Start of LISTING
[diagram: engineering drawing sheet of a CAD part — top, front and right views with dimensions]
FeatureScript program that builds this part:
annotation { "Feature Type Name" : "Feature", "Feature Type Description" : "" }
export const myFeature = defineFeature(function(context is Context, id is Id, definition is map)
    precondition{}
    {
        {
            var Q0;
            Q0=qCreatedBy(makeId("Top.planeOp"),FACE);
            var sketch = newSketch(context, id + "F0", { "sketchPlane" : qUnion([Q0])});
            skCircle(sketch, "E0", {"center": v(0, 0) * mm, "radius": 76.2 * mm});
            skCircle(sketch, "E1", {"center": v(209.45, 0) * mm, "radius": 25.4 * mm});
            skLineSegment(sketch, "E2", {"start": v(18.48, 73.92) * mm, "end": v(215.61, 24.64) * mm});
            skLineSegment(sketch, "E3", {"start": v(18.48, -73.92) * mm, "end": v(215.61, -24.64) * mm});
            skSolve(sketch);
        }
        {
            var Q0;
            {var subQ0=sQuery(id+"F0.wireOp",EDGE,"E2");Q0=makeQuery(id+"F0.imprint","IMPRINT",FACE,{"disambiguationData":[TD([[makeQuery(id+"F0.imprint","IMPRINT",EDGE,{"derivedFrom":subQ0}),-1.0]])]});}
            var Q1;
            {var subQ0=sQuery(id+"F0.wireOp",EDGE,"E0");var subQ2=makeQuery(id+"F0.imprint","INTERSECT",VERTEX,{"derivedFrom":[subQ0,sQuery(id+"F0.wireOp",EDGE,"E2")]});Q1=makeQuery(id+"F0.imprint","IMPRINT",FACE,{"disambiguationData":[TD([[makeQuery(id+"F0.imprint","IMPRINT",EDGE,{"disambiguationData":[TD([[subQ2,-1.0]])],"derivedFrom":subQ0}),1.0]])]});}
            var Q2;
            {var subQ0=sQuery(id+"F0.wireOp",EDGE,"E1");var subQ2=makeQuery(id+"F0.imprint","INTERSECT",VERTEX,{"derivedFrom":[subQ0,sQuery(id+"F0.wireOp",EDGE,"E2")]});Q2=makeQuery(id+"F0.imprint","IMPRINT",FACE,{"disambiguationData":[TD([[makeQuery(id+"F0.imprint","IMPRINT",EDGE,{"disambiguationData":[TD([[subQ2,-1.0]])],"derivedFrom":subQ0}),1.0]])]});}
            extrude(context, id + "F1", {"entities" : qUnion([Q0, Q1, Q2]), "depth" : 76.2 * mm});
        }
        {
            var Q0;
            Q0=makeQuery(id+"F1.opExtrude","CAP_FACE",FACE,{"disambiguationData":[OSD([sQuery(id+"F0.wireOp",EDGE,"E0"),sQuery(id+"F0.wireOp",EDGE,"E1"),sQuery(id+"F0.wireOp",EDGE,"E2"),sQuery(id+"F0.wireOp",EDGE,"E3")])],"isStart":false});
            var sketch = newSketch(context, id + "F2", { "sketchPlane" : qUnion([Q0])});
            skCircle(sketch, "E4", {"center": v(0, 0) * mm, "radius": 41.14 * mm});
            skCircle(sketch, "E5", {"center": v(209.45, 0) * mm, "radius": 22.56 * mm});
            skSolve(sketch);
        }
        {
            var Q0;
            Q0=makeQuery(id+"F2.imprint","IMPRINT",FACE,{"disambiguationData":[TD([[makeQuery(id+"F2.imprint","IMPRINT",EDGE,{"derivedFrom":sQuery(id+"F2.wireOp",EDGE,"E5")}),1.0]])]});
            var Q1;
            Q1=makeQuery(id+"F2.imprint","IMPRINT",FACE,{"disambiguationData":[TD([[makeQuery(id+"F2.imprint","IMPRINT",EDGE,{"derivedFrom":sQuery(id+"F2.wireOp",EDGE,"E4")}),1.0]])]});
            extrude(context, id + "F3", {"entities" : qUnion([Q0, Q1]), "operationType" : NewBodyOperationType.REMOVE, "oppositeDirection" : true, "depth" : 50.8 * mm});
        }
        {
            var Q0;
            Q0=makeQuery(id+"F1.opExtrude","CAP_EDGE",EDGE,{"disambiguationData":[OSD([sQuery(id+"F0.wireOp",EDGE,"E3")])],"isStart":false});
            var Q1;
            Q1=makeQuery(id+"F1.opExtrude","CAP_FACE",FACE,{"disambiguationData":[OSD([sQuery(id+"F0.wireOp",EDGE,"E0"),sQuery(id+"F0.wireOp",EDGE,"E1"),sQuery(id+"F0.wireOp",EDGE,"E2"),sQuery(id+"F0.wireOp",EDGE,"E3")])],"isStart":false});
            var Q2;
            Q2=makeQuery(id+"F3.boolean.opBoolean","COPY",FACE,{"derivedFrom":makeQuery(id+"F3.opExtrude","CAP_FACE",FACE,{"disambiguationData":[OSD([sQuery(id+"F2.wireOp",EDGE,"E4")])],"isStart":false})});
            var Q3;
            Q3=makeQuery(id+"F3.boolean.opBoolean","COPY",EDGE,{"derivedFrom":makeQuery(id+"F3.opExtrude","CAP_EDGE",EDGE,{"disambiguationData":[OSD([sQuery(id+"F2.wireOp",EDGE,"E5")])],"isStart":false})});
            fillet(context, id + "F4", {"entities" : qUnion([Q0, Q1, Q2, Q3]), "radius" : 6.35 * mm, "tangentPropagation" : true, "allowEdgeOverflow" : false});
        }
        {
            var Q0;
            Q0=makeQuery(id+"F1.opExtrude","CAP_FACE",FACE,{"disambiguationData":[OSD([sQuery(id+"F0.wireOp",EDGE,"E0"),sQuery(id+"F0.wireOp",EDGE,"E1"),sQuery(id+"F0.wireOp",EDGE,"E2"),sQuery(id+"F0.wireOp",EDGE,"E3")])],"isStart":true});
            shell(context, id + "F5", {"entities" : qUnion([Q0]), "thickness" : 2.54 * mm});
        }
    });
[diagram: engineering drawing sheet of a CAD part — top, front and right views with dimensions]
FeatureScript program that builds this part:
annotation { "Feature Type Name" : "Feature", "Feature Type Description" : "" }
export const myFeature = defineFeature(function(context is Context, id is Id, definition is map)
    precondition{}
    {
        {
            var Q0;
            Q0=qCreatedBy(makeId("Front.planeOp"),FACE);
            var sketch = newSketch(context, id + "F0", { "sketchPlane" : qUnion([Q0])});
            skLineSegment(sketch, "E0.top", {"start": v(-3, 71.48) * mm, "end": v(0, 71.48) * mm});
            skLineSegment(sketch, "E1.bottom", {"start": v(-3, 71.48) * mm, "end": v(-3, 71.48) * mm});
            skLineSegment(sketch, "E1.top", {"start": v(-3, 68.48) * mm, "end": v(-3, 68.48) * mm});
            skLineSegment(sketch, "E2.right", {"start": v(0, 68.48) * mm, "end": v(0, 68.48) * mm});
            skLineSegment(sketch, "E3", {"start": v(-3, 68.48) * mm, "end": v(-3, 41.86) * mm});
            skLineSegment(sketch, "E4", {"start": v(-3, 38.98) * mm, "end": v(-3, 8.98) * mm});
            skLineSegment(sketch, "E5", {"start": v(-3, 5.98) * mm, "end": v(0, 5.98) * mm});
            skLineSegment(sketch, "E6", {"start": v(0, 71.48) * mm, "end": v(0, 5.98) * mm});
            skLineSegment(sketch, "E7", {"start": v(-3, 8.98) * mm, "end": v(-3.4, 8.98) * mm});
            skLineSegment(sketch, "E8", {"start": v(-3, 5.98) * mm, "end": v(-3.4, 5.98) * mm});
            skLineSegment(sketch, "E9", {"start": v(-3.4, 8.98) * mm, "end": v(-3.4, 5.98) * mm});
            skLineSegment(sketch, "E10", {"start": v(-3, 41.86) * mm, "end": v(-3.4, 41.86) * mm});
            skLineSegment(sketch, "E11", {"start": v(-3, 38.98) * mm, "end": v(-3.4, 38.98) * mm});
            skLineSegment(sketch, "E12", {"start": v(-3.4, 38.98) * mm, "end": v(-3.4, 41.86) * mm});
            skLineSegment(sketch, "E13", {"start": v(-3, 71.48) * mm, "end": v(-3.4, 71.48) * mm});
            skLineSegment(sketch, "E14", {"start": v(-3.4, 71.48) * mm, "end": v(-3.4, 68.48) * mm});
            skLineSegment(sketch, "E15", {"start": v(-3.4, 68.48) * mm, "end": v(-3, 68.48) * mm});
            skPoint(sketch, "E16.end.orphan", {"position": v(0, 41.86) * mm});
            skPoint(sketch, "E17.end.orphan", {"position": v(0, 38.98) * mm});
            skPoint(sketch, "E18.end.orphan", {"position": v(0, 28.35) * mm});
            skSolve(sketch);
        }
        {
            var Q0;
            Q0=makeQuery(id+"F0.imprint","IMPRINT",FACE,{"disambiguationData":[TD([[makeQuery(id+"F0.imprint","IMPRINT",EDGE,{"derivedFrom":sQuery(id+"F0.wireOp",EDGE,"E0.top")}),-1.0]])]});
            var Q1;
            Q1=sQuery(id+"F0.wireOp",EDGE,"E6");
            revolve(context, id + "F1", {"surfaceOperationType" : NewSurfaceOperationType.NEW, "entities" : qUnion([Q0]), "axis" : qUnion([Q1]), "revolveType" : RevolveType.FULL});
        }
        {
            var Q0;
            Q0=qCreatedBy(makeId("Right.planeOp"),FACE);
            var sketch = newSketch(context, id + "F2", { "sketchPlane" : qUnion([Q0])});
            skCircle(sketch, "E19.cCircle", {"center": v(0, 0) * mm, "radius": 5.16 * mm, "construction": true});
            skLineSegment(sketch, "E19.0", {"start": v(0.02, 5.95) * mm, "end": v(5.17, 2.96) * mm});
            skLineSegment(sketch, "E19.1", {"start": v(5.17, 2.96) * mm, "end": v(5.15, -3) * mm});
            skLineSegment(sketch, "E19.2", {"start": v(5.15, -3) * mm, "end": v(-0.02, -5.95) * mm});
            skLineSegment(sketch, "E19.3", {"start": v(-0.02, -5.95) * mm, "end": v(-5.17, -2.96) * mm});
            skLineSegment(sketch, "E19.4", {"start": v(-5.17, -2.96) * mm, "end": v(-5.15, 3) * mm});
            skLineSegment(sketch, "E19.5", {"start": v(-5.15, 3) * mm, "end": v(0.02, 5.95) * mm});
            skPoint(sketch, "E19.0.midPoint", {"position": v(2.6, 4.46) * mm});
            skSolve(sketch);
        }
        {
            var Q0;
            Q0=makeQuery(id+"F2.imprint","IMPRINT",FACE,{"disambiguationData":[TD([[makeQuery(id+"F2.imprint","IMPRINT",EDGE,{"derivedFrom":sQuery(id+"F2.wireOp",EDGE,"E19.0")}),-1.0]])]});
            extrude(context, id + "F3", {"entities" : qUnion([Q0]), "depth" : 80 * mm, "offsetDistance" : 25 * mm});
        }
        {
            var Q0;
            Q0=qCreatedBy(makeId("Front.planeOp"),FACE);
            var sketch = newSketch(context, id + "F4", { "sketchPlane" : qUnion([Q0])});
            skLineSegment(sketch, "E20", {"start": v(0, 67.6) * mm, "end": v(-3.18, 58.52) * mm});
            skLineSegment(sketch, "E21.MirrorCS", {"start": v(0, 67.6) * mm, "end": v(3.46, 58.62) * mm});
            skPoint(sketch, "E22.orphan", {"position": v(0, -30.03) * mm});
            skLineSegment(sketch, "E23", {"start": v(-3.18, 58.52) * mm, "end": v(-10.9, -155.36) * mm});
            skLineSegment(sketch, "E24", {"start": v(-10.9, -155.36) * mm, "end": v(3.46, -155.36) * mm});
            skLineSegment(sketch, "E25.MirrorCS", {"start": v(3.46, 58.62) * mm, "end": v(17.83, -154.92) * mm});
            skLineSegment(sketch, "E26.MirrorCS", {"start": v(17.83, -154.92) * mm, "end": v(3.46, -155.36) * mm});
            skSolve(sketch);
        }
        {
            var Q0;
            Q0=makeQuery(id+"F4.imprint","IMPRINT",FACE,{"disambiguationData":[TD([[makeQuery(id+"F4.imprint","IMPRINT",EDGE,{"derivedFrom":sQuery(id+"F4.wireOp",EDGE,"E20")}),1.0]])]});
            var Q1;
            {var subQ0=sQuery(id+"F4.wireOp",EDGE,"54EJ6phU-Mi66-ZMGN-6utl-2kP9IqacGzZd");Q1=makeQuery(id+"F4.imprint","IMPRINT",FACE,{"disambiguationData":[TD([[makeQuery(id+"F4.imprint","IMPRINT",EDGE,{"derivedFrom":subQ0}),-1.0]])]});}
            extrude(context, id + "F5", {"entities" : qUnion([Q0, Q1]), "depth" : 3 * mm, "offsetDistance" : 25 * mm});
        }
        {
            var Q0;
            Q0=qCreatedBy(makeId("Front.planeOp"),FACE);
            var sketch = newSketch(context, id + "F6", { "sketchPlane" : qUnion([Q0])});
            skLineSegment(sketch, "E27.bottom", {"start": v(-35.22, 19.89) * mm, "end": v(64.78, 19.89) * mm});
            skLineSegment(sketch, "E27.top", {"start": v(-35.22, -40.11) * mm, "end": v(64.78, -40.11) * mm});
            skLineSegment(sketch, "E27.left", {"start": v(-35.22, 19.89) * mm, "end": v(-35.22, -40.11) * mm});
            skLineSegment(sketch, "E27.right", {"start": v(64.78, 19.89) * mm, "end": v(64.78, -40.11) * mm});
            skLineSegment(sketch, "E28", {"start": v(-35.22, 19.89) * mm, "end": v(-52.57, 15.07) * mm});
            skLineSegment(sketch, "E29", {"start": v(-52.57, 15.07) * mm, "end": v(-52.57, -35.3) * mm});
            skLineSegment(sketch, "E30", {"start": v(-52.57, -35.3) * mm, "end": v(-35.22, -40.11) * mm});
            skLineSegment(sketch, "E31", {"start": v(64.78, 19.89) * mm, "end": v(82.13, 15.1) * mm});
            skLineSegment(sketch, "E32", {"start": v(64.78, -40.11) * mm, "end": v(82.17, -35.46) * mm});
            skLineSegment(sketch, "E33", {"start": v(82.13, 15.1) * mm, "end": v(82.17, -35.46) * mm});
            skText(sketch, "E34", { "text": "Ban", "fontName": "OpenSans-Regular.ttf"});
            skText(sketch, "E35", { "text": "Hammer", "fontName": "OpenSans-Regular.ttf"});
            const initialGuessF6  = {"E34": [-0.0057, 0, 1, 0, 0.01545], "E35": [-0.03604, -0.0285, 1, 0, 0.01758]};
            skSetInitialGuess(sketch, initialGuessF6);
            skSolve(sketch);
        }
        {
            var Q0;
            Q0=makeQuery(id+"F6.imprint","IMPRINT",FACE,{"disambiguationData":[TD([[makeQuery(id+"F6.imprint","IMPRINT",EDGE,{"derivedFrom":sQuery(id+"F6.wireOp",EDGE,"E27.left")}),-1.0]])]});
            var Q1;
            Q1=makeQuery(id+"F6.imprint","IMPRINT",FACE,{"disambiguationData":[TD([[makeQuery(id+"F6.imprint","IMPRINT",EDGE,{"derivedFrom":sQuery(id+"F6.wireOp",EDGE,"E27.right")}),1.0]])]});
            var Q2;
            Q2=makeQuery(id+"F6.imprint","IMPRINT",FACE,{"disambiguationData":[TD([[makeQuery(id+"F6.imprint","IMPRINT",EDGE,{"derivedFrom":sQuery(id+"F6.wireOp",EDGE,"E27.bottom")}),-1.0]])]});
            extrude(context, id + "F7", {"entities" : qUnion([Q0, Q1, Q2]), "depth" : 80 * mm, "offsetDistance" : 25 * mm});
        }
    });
End of LISTING
(STATED PROBLEM) Show every line of the entries above that contains the string "Regular". Case counts.

(FINAL ANSWER)
            skText(sketch, "E34", { "text": "Ban", "fontName": "OpenSans-Regular.ttf"});
            skText(sketch, "E35", { "text": "Hammer", "fontName": "OpenSans-Regular.ttf"});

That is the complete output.